# DATA TO EXAMINE
=====

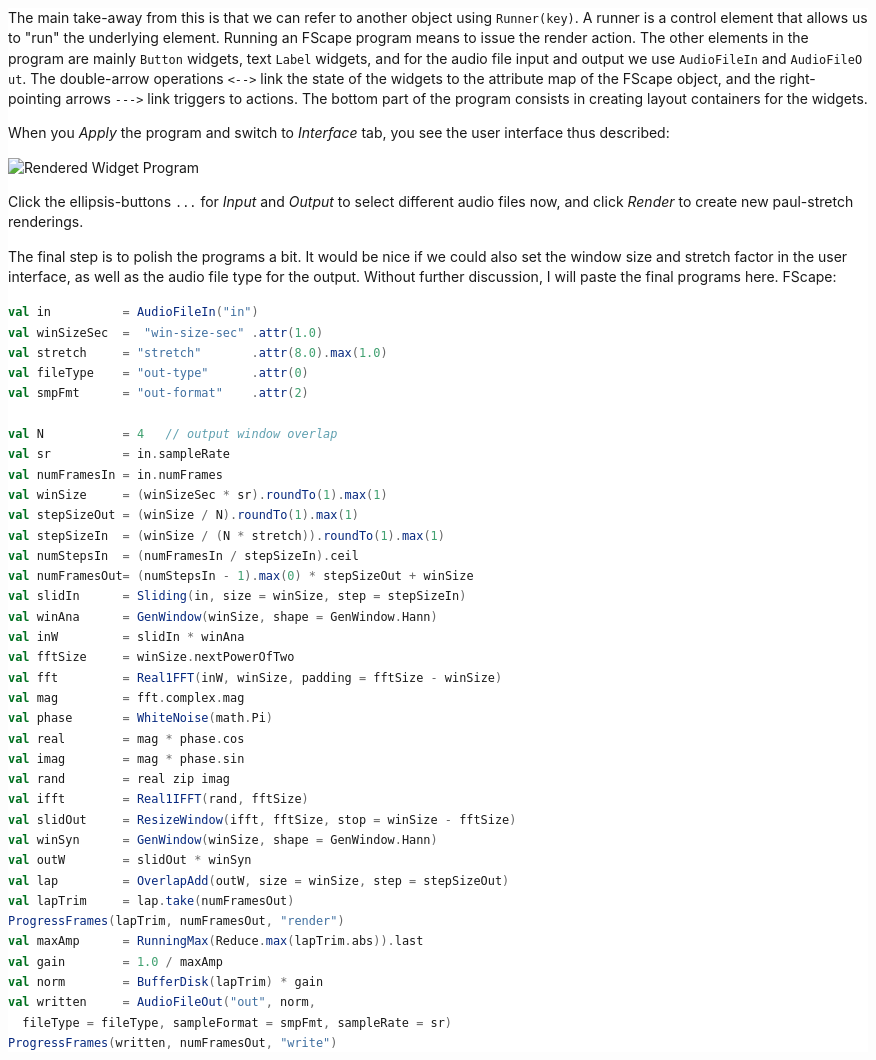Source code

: The main take-away from this is that we can refer to another object using `Runner(key)`. A runner is a control
element that allows us to "run" the underlying element. Running an FScape program means to issue the render
action. The other elements in the program are mainly `Button` widgets, text `Label` widgets, and for the audio file
input and output we use `AudioFileIn` and `AudioFileOut`. The double-arrow operations `<-->` link the state of the
widgets to the attribute map of the FScape object, and the right-pointing arrows `--->` link triggers to actions.
The bottom part of the program consists in creating layout containers for the widgets.

When you _Apply_ the program and switch to _Interface_ tab, you see the user interface thus described:

![Rendered Widget Program](.../tut-paulstretch-widget-ui.png)

Click the ellipsis-buttons `...` for _Input_ and _Output_ to select different audio files now, and click _Render_ to
create new paul-stretch renderings.

The final step is to polish the programs a bit. It would be nice if we could also set the window size and
stretch factor in the user interface, as well as the audio file type for the output. Without further discussion,
I will paste the final programs here. FScape:

```scala
val in          = AudioFileIn("in")
val winSizeSec  =  "win-size-sec" .attr(1.0)
val stretch     = "stretch"       .attr(8.0).max(1.0)
val fileType    = "out-type"      .attr(0)
val smpFmt      = "out-format"    .attr(2)

val N           = 4   // output window overlap
val sr          = in.sampleRate
val numFramesIn = in.numFrames
val winSize     = (winSizeSec * sr).roundTo(1).max(1)
val stepSizeOut = (winSize / N).roundTo(1).max(1)
val stepSizeIn  = (winSize / (N * stretch)).roundTo(1).max(1)
val numStepsIn  = (numFramesIn / stepSizeIn).ceil
val numFramesOut= (numStepsIn - 1).max(0) * stepSizeOut + winSize
val slidIn      = Sliding(in, size = winSize, step = stepSizeIn)
val winAna      = GenWindow(winSize, shape = GenWindow.Hann)
val inW         = slidIn * winAna
val fftSize     = winSize.nextPowerOfTwo
val fft         = Real1FFT(inW, winSize, padding = fftSize - winSize)
val mag         = fft.complex.mag
val phase       = WhiteNoise(math.Pi)
val real        = mag * phase.cos
val imag        = mag * phase.sin
val rand        = real zip imag
val ifft        = Real1IFFT(rand, fftSize)
val slidOut     = ResizeWindow(ifft, fftSize, stop = winSize - fftSize)
val winSyn      = GenWindow(winSize, shape = GenWindow.Hann)
val outW        = slidOut * winSyn
val lap         = OverlapAdd(outW, size = winSize, step = stepSizeOut)
val lapTrim     = lap.take(numFramesOut)
ProgressFrames(lapTrim, numFramesOut, "render")
val maxAmp      = RunningMax(Reduce.max(lapTrim.abs)).last
val gain        = 1.0 / maxAmp
val norm        = BufferDisk(lapTrim) * gain
val written     = AudioFileOut("out", norm, 
  fileType = fileType, sampleFormat = smpFmt, sampleRate = sr)
ProgressFrames(written, numFramesOut, "write")
```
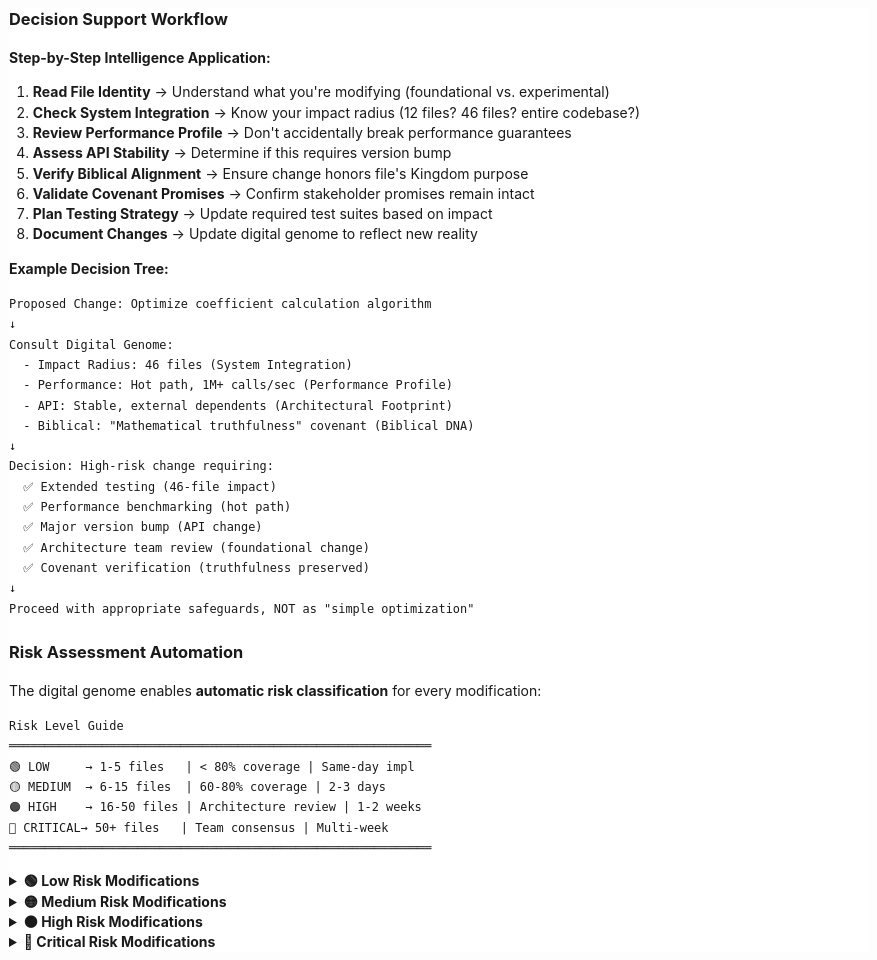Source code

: ### Decision Support Workflow

**Step-by-Step Intelligence Application:**

1. **Read File Identity** → Understand what you're modifying (foundational vs. experimental)
2. **Check System Integration** → Know your impact radius (12 files? 46 files? entire codebase?)
3. **Review Performance Profile** → Don't accidentally break performance guarantees
4. **Assess API Stability** → Determine if this requires version bump
5. **Verify Biblical Alignment** → Ensure change honors file's Kingdom purpose
6. **Validate Covenant Promises** → Confirm stakeholder promises remain intact
7. **Plan Testing Strategy** → Update required test suites based on impact
8. **Document Changes** → Update digital genome to reflect new reality

**Example Decision Tree:**

```
Proposed Change: Optimize coefficient calculation algorithm
↓
Consult Digital Genome:
  - Impact Radius: 46 files (System Integration)
  - Performance: Hot path, 1M+ calls/sec (Performance Profile)
  - API: Stable, external dependents (Architectural Footprint)
  - Biblical: "Mathematical truthfulness" covenant (Biblical DNA)
↓
Decision: High-risk change requiring:
  ✅ Extended testing (46-file impact)
  ✅ Performance benchmarking (hot path)
  ✅ Major version bump (API change)
  ✅ Architecture team review (foundational change)
  ✅ Covenant verification (truthfulness preserved)
↓
Proceed with appropriate safeguards, NOT as "simple optimization"
```

### Risk Assessment Automation

The digital genome enables **automatic risk classification** for every modification:

```
Risk Level Guide
═══════════════════════════════════════════════════════════
🟢 LOW     → 1-5 files   | < 80% coverage | Same-day impl
🟡 MEDIUM  → 6-15 files  | 60-80% coverage | 2-3 days
🟠 HIGH    → 16-50 files | Architecture review | 1-2 weeks  
🔴 CRITICAL→ 50+ files   | Team consensus | Multi-week
═══════════════════════════════════════════════════════════
```

<details><summary><strong>🟢 Low Risk Modifications</strong></summary></details>

<details><summary><strong>🟡 Medium Risk Modifications</strong></summary></details>

<details><summary><strong>🟠 High Risk Modifications</strong></summary></details>

<details><summary><strong>🔴 Critical Risk Modifications</strong></summary></details>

=====

# WHAT THE EXERCISE ASKS
All lines above that contain the word "summary" are to be copied.

# ANSWER SPACE
<details><summary><strong>🟢 Low Risk Modifications</strong></summary></details>
<details><summary><strong>🟡 Medium Risk Modifications</strong></summary></details>
<details><summary><strong>🟠 High Risk Modifications</strong></summary></details>
<details><summary><strong>🔴 Critical Risk Modifications</strong></summary></details>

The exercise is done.